[Collection entries]
◇ ◇ ◇ ◇ ◇ ◇ ◇

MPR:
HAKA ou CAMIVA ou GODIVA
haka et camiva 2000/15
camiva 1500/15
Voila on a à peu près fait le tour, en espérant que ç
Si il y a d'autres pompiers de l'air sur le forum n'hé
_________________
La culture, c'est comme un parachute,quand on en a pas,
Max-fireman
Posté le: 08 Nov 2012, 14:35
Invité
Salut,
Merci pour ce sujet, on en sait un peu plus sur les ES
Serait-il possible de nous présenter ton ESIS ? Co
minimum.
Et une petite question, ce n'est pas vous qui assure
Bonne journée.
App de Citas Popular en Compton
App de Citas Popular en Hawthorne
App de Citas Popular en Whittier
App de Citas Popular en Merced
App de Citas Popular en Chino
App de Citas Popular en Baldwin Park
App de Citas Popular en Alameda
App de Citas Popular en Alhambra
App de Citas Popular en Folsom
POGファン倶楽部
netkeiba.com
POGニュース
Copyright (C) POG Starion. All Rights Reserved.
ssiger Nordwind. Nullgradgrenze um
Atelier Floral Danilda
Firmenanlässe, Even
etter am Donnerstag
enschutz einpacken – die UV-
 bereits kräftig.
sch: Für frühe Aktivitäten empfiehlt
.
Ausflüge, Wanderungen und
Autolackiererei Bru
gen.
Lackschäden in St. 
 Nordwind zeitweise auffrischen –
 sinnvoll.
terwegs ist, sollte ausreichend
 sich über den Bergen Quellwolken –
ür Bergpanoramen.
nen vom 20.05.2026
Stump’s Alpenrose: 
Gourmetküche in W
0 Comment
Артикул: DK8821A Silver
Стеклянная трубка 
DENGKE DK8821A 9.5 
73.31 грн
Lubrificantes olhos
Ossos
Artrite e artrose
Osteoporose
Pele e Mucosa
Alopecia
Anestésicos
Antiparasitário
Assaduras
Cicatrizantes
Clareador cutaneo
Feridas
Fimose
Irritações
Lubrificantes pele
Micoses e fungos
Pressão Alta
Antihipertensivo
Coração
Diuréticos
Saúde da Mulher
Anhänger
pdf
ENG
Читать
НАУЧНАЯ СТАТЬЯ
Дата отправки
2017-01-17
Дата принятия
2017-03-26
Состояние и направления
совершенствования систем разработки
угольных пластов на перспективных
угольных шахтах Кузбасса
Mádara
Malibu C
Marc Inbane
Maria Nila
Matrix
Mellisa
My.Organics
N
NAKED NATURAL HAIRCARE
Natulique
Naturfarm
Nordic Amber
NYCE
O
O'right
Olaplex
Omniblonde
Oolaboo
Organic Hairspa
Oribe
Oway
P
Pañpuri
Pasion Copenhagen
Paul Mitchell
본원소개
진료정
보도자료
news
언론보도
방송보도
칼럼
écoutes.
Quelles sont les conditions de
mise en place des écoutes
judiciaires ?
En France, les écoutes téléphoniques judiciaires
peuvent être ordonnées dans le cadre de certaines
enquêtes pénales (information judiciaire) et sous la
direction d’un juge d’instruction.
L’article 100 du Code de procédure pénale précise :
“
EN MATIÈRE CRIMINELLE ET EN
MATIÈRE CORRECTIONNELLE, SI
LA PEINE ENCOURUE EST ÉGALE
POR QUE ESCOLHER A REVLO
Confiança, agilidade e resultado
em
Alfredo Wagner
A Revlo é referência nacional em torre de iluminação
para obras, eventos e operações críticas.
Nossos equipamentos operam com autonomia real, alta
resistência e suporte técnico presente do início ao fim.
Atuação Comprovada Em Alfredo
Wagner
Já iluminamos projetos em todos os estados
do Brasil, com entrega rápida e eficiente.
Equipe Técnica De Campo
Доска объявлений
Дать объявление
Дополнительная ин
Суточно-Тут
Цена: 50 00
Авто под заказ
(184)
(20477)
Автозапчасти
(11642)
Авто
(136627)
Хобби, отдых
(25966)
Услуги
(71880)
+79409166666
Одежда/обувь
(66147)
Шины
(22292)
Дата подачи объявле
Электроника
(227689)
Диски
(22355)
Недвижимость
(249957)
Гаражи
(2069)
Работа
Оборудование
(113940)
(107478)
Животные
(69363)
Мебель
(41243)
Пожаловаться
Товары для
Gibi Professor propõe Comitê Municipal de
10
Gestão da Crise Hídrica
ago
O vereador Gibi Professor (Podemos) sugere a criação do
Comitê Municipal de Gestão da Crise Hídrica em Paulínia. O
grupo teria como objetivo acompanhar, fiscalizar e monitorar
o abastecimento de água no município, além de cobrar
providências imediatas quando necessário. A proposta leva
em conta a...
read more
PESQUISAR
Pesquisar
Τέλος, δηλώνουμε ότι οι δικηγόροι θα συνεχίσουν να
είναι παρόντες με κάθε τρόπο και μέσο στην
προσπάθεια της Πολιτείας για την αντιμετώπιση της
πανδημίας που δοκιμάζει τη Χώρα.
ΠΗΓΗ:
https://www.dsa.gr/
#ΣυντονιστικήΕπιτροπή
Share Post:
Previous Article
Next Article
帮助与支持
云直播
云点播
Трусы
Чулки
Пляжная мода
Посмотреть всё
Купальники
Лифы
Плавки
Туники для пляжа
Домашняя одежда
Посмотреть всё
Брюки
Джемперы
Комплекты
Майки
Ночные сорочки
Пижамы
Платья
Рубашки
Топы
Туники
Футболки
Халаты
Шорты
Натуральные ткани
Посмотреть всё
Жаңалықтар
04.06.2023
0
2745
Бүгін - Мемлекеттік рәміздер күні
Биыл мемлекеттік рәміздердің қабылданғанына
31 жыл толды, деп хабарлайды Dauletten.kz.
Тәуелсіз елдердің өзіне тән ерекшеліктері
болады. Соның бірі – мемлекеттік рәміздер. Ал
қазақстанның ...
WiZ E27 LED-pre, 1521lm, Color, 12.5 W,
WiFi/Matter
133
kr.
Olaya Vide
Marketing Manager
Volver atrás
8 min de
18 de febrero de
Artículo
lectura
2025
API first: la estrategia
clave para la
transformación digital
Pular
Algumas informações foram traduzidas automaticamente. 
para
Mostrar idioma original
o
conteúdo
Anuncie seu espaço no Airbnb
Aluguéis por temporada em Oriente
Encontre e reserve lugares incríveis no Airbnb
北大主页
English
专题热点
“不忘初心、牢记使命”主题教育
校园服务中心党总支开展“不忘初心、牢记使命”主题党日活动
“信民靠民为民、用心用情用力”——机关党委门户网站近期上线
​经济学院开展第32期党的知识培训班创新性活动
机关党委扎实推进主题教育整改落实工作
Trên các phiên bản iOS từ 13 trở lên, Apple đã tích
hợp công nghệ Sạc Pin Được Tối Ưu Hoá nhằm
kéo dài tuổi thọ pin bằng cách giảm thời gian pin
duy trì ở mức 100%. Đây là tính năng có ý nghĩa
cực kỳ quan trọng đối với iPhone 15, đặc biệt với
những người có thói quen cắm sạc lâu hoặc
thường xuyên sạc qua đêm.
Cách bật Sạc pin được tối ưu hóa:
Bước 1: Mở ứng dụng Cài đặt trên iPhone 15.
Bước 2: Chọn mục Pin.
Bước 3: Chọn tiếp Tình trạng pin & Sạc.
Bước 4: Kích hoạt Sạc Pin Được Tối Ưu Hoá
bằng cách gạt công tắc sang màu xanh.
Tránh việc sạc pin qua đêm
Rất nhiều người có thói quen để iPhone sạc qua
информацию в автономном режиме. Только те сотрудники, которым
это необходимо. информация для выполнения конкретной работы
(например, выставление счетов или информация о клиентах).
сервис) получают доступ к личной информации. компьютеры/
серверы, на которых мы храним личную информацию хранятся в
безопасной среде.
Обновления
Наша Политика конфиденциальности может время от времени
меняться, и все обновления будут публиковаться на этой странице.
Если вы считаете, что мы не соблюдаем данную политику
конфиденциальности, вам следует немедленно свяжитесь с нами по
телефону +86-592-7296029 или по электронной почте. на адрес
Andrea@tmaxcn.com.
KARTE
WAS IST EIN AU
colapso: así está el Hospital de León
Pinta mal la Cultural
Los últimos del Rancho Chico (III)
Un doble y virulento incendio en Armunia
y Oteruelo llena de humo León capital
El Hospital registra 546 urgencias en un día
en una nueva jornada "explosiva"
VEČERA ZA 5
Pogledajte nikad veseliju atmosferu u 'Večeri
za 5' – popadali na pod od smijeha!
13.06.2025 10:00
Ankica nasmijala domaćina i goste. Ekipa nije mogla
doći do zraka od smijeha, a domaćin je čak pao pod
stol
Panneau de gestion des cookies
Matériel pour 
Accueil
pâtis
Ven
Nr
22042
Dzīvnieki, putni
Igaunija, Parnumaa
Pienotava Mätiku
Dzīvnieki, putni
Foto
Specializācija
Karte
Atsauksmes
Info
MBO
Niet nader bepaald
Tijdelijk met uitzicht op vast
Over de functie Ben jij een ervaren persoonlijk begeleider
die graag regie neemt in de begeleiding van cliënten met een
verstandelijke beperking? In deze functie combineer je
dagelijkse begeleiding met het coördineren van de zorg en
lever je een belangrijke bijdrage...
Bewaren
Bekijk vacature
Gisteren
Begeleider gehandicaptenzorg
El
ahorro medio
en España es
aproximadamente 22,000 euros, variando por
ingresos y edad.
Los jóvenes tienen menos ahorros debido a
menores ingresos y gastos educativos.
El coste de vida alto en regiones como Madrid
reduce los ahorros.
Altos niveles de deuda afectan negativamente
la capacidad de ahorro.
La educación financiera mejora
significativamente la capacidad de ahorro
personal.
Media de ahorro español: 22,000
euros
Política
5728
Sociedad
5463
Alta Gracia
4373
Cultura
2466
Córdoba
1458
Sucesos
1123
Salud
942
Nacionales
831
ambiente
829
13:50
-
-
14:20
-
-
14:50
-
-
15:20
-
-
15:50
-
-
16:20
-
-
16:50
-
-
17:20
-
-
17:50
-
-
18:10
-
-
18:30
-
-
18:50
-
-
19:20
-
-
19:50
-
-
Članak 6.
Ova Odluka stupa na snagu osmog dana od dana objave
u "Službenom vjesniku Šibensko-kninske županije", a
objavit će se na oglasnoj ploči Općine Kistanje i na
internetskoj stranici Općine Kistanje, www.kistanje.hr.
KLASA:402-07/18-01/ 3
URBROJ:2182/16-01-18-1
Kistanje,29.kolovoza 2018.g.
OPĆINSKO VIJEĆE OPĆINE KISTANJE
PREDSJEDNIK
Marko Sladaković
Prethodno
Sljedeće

◇ ◇ ◇ ◇ ◇ ◇ ◇

Reproduce every line of the data from the very first one down through the line that contains "Bonne journée.", including both of those lines.

MPR:
HAKA ou CAMIVA ou GODIVA
haka et camiva 2000/15
camiva 1500/15
Voila on a à peu près fait le tour, en espérant que ç
Si il y a d'autres pompiers de l'air sur le forum n'hé
_________________
La culture, c'est comme un parachute,quand on en a pas,
Max-fireman
Posté le: 08 Nov 2012, 14:35
Invité
Salut,
Merci pour ce sujet, on en sait un peu plus sur les ES
Serait-il possible de nous présenter ton ESIS ? Co
minimum.
Et une petite question, ce n'est pas vous qui assure
Bonne journée.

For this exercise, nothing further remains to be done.